Extracted records
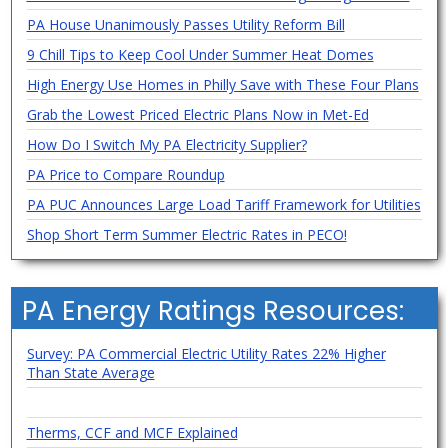
PA House Unanimously Passes Utility Reform Bill
9 Chill Tips to Keep Cool Under Summer Heat Domes
High Energy Use Homes in Philly Save with These Four Plans
Grab the Lowest Priced Electric Plans Now in Met-Ed
How Do I Switch My PA Electricity Supplier?
PA Price to Compare Roundup
PA PUC Announces Large Load Tariff Framework for Utilities
Shop Short Term Summer Electric Rates in PECO!
PA Energy Ratings Resources:
Survey: PA Commercial Electric Utility Rates 22% Higher
Than State Average
Therms, CCF and MCF Explained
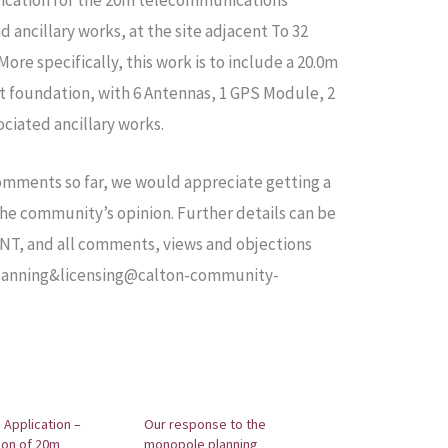
lication for the 20m telecommunications
 ancillary works, at the site adjacent To 32
ore specifically, this work is to include a 20.0m
ot foundation, with 6 Antennas, 1 GPS Module, 2
ciated ancillary works.
mments so far, we would appreciate getting a
e community’s opinion. Further details can be
PNT, and all comments, views and objections
 planning&licensing@calton-community-
 Application –
Our response to the
tion of 20m
monopole planning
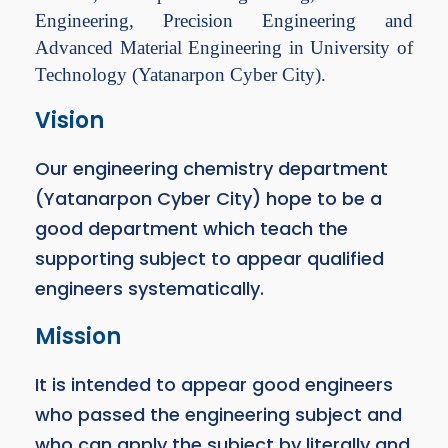
Engineering, Precision Engineering and
Advanced Material Engineering in University of
Technology (Yatanarpon Cyber City).
Vision
Our engineering chemistry department
(Yatanarpon Cyber City) hope to be a
good department which teach the
supporting subject to appear qualified
engineers systematically.
Mission
It is intended to appear good engineers
who passed the engineering subject and
who can apply the subject by literally and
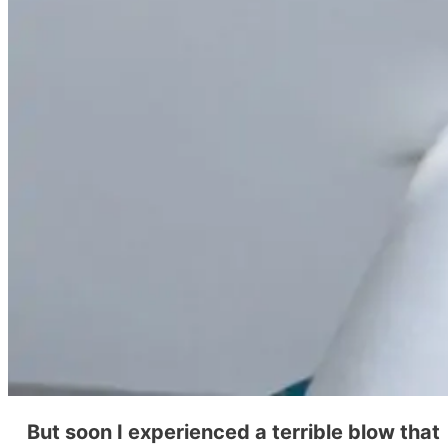
But soon I experienced a terrible blow that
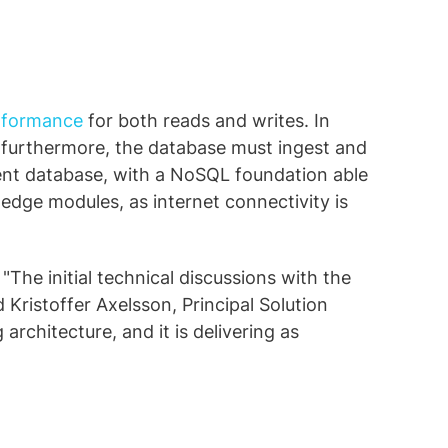
rformance
for both reads and writes. In
; furthermore, the database must ingest and
lient database, with a NoSQL foundation able
edge modules, as internet connectivity is
"The initial technical discussions with the
d Kristoffer Axelsson, Principal Solution
rchitecture, and it is delivering as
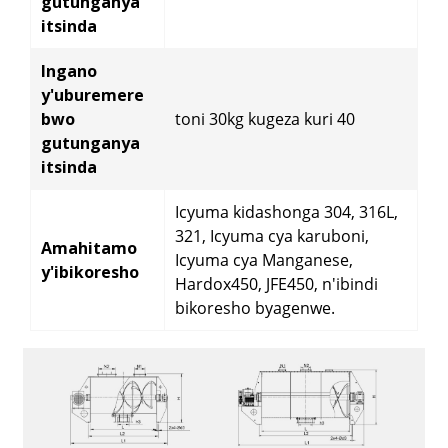
gutunganya
itsinda
Ingano
y'uburemere
bwo
toni 30kg kugeza kuri 40
gutunganya
itsinda
Icyuma kidashonga 304, 316L,
321, Icyuma cya karuboni,
Amahitamo
Icyuma cya Manganese,
y'ibikoresho
Hardox450, JFE450, n'ibindi
bikoresho byagenwe.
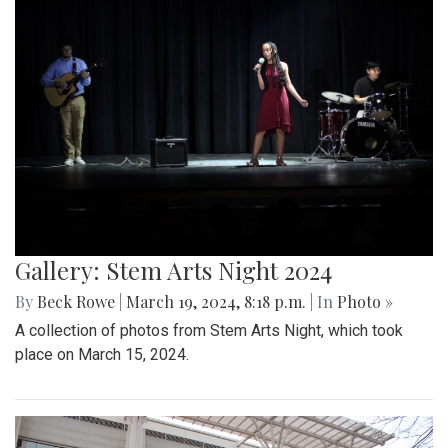
Gallery: Stem Arts Night 2024
By
Beck Rowe
|
March 19, 2024, 8:18 p.m.
| In
Photo »
A collection of photos from Stem Arts Night, which took
place on March 15, 2024.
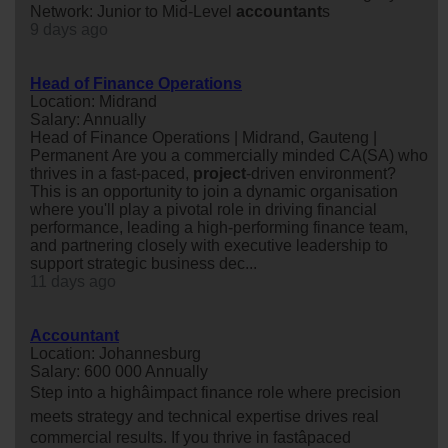
Network: Junior to Mid-Level
accountant
s
9 days ago
Head of Finance Operations
Location: Midrand
Salary: Annually
Head of Finance Operations | Midrand, Gauteng |
Permanent Are you a commercially minded CA(SA) who
thrives in a fast-paced,
project
-driven environment?
This is an opportunity to join a dynamic organisation
where you'll play a pivotal role in driving financial
performance, leading a high-performing finance team,
and partnering closely with executive leadership to
support strategic business dec...
11 days ago
Accountant
Location: Johannesburg
Salary: 600 000 Annually
Step into a highâimpact finance role where precision
meets strategy and technical expertise drives real
commercial results. If you thrive in fastâpaced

Task requirements: In repeating the entries, exclude the pictures and alter nothing else.

Written solution:
PA House Unanimously Passes Utility Reform Bill
9 Chill Tips to Keep Cool Under Summer Heat Domes
High Energy Use Homes in Philly Save with These Four Plans
Grab the Lowest Priced Electric Plans Now in Met-Ed
How Do I Switch My PA Electricity Supplier?
PA Price to Compare Roundup
PA PUC Announces Large Load Tariff Framework for Utilities
Shop Short Term Summer Electric Rates in PECO!
PA Energy Ratings Resources:
Survey: PA Commercial Electric Utility Rates 22% Higher
Than State Average
Therms, CCF and MCF Explained
lication for the 20m telecommunications
 ancillary works, at the site adjacent To 32
ore specifically, this work is to include a 20.0m
ot foundation, with 6 Antennas, 1 GPS Module, 2
ciated ancillary works.
mments so far, we would appreciate getting a
e community’s opinion. Further details can be
PNT, and all comments, views and objections
 planning&licensing@calton-community-
 Application –
Our response to the
tion of 20m
monopole planning
Engineering, Precision Engineering and
Advanced Material Engineering in University of
Technology (Yatanarpon Cyber City).
Vision
Our engineering chemistry department
(Yatanarpon Cyber City) hope to be a
good department which teach the
supporting subject to appear qualified
engineers systematically.
Mission
It is intended to appear good engineers
who passed the engineering subject and
who can apply the subject by literally and
But soon I experienced a terrible blow that
rformance
for both reads and writes. In
; furthermore, the database must ingest and
lient database, with a NoSQL foundation able
edge modules, as internet connectivity is
"The initial technical discussions with the
d Kristoffer Axelsson, Principal Solution
rchitecture, and it is delivering as
gutunganya
itsinda
Ingano
y'uburemere
bwo
toni 30kg kugeza kuri 40
gutunganya
itsinda
Icyuma kidashonga 304, 316L,
321, Icyuma cya karuboni,
Amahitamo
Icyuma cya Manganese,
y'ibikoresho
Hardox450, JFE450, n'ibindi
bikoresho byagenwe.
Gallery: Stem Arts Night 2024
By
Beck Rowe
|
March 19, 2024, 8:18 p.m.
| In
Photo »
A collection of photos from Stem Arts Night, which took
place on March 15, 2024.
Network: Junior to Mid-Level
accountant
s
9 days ago
Head of Finance Operations
Location: Midrand
Salary: Annually
Head of Finance Operations | Midrand, Gauteng |
Permanent Are you a commercially minded CA(SA) who
thrives in a fast-paced,
project
-driven environment?
This is an opportunity to join a dynamic organisation
where you'll play a pivotal role in driving financial
performance, leading a high-performing finance team,
and partnering closely with executive leadership to
support strategic business dec...
11 days ago
Accountant
Location: Johannesburg
Salary: 600 000 Annually
Step into a highâimpact finance role where precision
meets strategy and technical expertise drives real
commercial results. If you thrive in fastâpaced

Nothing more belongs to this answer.